What the exercise asks.
The lines below that include "Karahashi" are to be found and copied.

Data extracted from a collection.
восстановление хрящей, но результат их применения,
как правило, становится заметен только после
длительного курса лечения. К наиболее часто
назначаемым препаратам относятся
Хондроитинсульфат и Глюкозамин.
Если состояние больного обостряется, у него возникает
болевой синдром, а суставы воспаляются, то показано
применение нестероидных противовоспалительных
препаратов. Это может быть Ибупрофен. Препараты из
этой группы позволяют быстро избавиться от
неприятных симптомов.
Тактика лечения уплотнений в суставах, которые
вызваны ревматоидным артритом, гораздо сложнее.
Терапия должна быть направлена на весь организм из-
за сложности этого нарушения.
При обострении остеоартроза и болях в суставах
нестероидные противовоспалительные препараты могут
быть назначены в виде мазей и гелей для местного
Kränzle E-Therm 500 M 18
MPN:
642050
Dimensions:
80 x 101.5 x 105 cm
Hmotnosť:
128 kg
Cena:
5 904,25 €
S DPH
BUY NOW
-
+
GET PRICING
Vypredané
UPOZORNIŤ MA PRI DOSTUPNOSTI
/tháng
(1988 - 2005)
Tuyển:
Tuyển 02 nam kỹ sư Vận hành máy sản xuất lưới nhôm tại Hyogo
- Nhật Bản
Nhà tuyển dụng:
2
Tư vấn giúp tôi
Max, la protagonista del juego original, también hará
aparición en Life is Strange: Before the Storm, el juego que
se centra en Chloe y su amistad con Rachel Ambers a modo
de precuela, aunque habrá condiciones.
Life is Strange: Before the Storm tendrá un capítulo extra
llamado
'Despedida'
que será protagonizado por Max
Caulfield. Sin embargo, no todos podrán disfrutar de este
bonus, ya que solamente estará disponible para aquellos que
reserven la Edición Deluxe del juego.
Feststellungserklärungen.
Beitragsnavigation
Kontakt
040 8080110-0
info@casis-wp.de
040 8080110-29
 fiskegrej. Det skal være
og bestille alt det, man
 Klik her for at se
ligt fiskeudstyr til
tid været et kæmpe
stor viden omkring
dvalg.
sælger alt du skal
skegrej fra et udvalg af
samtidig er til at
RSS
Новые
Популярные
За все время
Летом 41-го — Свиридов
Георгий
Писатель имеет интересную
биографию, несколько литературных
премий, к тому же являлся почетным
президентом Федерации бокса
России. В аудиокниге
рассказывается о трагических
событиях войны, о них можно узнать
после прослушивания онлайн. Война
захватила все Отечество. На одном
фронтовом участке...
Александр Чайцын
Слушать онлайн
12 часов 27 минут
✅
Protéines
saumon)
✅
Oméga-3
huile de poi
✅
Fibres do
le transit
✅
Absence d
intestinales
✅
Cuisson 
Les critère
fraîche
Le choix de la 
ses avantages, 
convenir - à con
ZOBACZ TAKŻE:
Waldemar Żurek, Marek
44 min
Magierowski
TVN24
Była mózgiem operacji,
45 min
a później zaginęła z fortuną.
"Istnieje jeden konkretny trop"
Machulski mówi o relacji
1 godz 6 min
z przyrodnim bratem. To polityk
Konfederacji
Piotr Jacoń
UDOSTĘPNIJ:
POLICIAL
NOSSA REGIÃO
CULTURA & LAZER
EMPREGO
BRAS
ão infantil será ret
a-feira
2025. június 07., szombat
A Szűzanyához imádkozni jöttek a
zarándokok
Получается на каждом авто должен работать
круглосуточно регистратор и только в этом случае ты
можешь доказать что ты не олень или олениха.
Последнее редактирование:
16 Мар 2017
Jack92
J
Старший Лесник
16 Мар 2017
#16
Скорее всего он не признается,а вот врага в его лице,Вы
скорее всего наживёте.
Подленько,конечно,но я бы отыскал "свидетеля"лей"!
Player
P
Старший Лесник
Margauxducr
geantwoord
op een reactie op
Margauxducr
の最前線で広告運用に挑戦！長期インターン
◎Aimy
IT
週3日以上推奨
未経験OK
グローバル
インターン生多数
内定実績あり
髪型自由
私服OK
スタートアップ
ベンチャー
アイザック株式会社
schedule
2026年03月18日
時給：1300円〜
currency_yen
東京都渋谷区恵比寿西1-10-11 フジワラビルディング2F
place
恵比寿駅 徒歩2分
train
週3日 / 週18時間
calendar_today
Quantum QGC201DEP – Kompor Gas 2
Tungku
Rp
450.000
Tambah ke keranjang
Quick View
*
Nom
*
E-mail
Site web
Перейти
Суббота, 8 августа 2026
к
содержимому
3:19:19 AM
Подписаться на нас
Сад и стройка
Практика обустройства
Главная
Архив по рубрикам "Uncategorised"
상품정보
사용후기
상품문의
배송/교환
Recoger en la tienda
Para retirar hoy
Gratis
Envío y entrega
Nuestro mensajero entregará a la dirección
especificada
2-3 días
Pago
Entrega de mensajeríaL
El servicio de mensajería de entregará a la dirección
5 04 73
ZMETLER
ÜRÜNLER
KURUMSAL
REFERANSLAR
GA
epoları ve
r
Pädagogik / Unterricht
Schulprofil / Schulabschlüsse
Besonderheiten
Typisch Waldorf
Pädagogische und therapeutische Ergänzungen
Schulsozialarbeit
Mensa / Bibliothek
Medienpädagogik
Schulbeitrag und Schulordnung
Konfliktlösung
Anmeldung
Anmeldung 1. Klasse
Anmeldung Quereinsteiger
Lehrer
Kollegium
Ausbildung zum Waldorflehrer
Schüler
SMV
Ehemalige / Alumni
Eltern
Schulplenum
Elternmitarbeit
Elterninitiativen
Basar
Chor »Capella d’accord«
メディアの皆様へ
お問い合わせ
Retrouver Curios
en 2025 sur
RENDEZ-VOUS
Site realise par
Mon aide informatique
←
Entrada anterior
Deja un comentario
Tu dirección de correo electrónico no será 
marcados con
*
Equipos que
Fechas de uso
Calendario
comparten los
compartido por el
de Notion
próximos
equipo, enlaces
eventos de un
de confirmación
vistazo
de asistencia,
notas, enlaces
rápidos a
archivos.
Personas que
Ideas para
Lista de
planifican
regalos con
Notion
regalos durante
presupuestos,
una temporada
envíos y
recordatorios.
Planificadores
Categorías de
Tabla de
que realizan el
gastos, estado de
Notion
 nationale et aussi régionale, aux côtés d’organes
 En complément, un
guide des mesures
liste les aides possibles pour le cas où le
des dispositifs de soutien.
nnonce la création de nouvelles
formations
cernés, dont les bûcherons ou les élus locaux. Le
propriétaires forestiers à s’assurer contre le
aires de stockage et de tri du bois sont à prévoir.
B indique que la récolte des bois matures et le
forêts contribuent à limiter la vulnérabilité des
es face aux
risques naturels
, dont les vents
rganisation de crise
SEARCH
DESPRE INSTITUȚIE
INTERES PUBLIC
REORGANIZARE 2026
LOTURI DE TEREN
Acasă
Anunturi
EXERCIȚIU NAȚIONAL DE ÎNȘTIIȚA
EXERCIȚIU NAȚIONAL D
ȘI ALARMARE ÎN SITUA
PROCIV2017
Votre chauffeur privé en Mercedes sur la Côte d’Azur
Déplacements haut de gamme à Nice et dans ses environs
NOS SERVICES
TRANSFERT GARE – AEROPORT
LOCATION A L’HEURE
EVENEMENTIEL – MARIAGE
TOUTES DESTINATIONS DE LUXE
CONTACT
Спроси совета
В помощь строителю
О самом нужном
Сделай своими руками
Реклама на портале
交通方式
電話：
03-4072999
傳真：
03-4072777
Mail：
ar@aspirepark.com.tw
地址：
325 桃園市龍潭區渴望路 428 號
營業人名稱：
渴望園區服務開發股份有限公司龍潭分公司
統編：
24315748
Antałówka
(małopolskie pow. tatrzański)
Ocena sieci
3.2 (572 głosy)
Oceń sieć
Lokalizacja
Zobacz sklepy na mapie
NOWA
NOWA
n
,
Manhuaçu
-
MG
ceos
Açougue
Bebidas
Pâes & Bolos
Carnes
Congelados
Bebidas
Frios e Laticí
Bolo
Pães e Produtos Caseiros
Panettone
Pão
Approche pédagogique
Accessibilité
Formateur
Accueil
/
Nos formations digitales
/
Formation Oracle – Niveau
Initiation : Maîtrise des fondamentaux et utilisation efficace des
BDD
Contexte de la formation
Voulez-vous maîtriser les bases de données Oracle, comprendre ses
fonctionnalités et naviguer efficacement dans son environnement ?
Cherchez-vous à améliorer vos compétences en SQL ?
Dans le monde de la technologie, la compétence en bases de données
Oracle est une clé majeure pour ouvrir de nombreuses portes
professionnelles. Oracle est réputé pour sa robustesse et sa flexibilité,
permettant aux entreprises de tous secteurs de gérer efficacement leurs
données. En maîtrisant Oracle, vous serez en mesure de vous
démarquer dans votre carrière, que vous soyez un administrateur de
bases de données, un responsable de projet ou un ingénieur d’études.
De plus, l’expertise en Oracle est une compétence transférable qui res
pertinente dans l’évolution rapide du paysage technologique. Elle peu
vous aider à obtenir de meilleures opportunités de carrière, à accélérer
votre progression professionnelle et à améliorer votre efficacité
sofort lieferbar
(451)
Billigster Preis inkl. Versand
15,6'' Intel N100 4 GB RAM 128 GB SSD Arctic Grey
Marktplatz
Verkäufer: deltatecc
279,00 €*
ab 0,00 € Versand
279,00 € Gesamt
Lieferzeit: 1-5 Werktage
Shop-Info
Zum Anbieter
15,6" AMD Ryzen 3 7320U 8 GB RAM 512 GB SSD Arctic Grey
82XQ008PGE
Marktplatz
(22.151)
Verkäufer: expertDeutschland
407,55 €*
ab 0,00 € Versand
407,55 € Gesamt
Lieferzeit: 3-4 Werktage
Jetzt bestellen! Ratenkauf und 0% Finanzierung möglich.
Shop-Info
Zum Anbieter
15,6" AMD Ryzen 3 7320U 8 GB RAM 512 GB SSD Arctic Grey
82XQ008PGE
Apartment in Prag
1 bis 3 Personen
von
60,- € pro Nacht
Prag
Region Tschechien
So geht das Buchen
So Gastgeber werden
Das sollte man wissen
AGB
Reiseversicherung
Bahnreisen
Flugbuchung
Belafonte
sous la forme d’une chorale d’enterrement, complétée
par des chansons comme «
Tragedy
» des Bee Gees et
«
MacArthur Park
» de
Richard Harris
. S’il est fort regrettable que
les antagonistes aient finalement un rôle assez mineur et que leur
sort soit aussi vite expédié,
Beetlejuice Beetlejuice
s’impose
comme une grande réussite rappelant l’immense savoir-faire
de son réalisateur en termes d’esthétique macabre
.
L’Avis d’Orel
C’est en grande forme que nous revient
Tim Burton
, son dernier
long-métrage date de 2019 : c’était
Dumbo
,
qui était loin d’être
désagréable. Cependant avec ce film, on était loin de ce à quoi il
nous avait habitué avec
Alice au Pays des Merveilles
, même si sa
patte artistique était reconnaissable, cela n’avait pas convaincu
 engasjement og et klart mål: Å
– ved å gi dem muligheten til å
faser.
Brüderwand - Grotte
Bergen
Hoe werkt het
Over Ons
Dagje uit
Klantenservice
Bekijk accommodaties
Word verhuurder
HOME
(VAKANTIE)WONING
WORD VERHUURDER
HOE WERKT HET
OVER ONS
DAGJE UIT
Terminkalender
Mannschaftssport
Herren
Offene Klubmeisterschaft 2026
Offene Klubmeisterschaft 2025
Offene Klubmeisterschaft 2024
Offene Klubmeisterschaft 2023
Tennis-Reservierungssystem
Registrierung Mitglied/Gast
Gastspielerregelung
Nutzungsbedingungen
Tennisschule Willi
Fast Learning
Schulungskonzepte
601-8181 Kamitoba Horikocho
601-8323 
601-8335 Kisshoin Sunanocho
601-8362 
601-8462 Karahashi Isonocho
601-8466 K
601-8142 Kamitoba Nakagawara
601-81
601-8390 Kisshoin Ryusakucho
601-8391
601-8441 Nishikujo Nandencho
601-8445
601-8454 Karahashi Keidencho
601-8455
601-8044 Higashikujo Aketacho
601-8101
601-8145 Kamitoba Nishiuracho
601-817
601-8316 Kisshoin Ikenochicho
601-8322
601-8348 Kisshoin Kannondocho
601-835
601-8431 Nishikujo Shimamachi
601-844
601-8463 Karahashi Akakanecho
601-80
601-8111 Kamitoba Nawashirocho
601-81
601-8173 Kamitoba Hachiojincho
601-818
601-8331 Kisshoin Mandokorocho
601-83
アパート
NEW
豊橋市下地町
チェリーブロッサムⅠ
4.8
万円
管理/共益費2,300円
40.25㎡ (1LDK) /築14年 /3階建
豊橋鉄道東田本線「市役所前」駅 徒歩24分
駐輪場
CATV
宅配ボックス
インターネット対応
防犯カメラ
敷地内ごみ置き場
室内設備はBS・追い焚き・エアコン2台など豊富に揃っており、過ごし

Answer box.
601-8462 Karahashi Isonocho
601-8454 Karahashi Keidencho
601-8463 Karahashi Akakanecho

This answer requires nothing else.